In the middle of the night I grabbed the phone and hit redial, because I’d tried to call Mitchell after work; but I must have called Roland’s number after that because he answered. I was pretty out of it and I said, “Can you please come over?” believing it was Mitchell, and Roland said, “I’ll be there in twenty minutes.”
When he came over, I said something very stupid. I said maybe I’d become a better person if I fell in and out of a coma the way he had.
“It’s never that black-and-white,” he said, and gave me a test-smile to see if I’d been kidding.
I asked him about when he was out, what that was like.
“It was like dying… and dreaming at the same time — there are specific things I remember about it, the shape of a sound; time skipping backward and forward. A conversation about blood types.”
“What sort of things did you learn?”
“Learn? Hmmm. That I would die someday. That I had wasted a lot of time worrying about things that weren’t important. It sounds trite when you say this sort of stuff aloud. It’s a bit like in chess, when you can see the next three moves? I could do that. I could see the traps.”
“Do you want to sleep over?”
“I do,” he said. “But not tonight. How about tomorrow night?”

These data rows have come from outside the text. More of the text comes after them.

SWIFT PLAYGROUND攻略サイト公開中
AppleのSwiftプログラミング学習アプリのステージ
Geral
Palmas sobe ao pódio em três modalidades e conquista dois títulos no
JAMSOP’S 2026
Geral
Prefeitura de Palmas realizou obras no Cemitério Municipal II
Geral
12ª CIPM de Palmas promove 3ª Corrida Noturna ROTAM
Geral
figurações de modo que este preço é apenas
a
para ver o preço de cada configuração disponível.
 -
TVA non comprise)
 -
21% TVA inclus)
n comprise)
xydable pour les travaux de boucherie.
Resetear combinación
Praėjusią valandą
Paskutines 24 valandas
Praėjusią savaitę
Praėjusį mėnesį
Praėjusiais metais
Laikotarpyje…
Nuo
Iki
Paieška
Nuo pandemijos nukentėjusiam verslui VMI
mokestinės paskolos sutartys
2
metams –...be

He was playing this perfectly.
He came over the next night with five different boxes of Chinese food, a six-pack of Tsingtao, and a movie. I ate a little of everything and drank two and a half beers. My fortune cookie said that I was comfortable in my own skin, which didn’t really sound like a fortune, and certainly not mine. “They should call them compliment cookies,” Roland said. His fortune said that he was wise in the way of finances. We imagined disparaging fortunes we’d sneak into Chinese restaurants. “Your spouse will be unfaithful and your children will dislike you,” I said, reading mine.
“Your investments will tank and the bank will seize your home,” he said.

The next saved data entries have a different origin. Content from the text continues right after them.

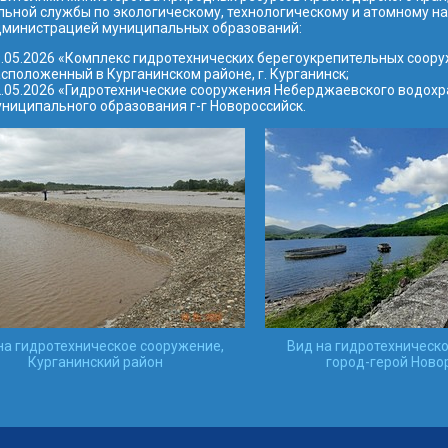
ьной службы по экологическому, технологическому и атомному на
дминистрацией муниципальных образований:
.05.2026 «Комплекс гидротехнических берегоукрепительных соору
сположенный в Курганинском районе, г. Курганинск;
.05.2026 «Гидротехнические сооружения Неберджаевского водохр
ниципального образования г-г Новороссийск.
на гидротехническое сооружение,
Вид на гидротехническ
Курганинский район
город-герой Ново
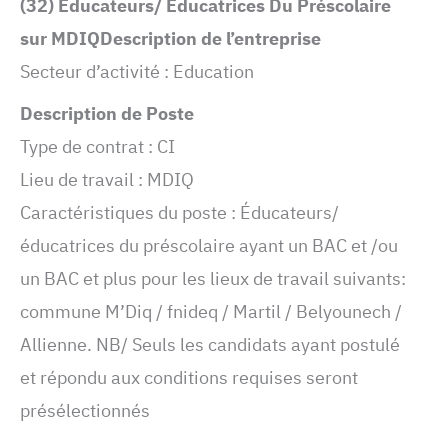
(32) Éducateurs/ Éducatrices Du Préscolaire
sur MDIQ
Description de l’entreprise
Secteur d’activité : Education
Description de Poste
Type de contrat : CI
Lieu de travail : MDIQ
Caractéristiques du poste : Éducateurs/
éducatrices du préscolaire ayant un BAC et /ou
un BAC et plus pour les lieux de travail suivants:
commune M’Diq / fnideq / Martil / Belyounech /
Allienne. NB/ Seuls les candidats ayant postulé
et répondu aux conditions requises seront
présélectionnés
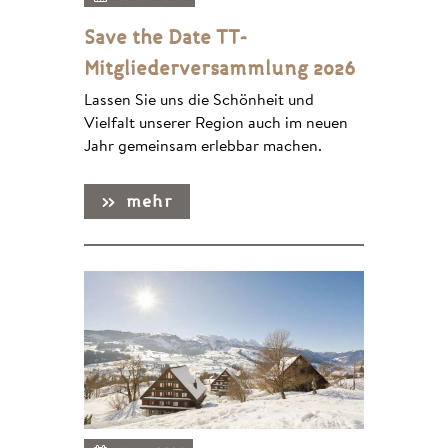
Save the Date TT-
Mitgliederversammlung 2026
Lassen Sie uns die Schönheit und
Vielfalt unserer Region auch im neuen
Jahr gemeinsam erlebbar machen.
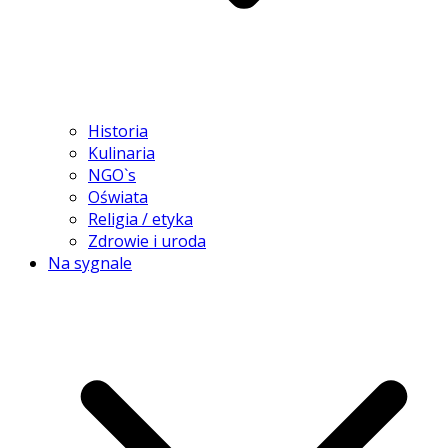
Historia
Kulinaria
NGO`s
Oświata
Religia / etyka
Zdrowie i uroda
Na sygnale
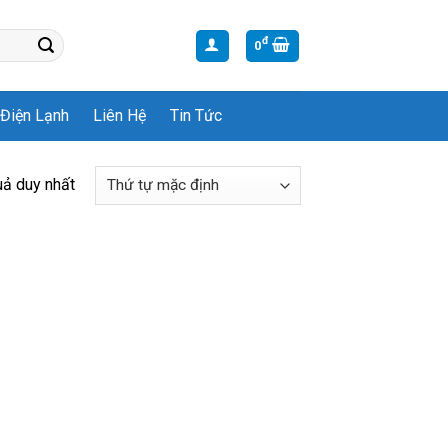
đ
0
Điện Lạnh
Liên Hệ
Tin Tức
uả duy nhất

I watched him as we polished off our beers and I could see this turning into something. I laughed out loud for no reason, a goofy, raucous sound that shocked me. He kissed me then and I kissed him back. And then we were rolling around on the floor, groping for body parts and kissing necks and shoulders. He had a much more athletic body than Mitchell, who, when you got right down to it, was too tall and too thin, his voice too raspy from cigarettes, his hair too long and directionless, until he cruelly buzzed it short (the way I’d urged him to have it cut) the week after we broke up. We started pulling at each other’s clothes, and somewhere along the way I fell off the ride and back into the ditch.
Roland beamed at me affectionately, and I felt suffocated.
“I like this,” he said.
“Me too,” I said, slithering out from beneath him. “Let’s go get some air.”

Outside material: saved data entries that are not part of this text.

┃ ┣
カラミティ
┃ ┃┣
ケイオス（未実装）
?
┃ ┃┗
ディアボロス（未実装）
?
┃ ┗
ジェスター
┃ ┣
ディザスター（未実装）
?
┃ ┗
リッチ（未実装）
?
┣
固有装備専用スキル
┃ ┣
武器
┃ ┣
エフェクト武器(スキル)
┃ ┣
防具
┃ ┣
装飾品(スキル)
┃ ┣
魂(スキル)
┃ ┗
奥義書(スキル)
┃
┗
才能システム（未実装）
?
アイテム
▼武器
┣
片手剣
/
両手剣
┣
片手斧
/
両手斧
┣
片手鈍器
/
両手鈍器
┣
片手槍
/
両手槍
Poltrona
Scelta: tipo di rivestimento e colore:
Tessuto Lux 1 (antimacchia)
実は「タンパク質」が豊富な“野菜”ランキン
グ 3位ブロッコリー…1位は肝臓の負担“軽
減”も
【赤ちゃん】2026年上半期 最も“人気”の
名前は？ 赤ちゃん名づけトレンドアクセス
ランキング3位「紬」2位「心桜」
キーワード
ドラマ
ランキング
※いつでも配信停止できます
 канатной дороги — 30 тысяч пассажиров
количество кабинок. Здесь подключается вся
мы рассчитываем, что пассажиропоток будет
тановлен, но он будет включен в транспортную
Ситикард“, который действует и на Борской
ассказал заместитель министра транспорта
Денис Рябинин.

There was a soft snowfall outside and we decided to go sledding in the park. We passed Tavern on the Green with its garish holiday lights, and the honeyed words of a torch song streaming through an opened window; then we walked by Sheep Meadow and the Bandshell, uptown until we found the park’s hidden sledding spots. Mitchell had found two long planks of cardboard in the recycling bins of my building, and we used them as sleds. Did I say Mitchell? Roland. We climbed to the top of the hill — Dog Hill, they call it, or more precisely Dog Shit Hill, because a lot of dogs do just that, only it’s hidden way beneath the snow. It was very cold, and the ground felt hard, even as the new snow was falling. The sledding would be fast. I got a running start and jumped on the cardboard and I yelled out at the top of my lungs, “Shit be gone!” Which felt good, and liberating.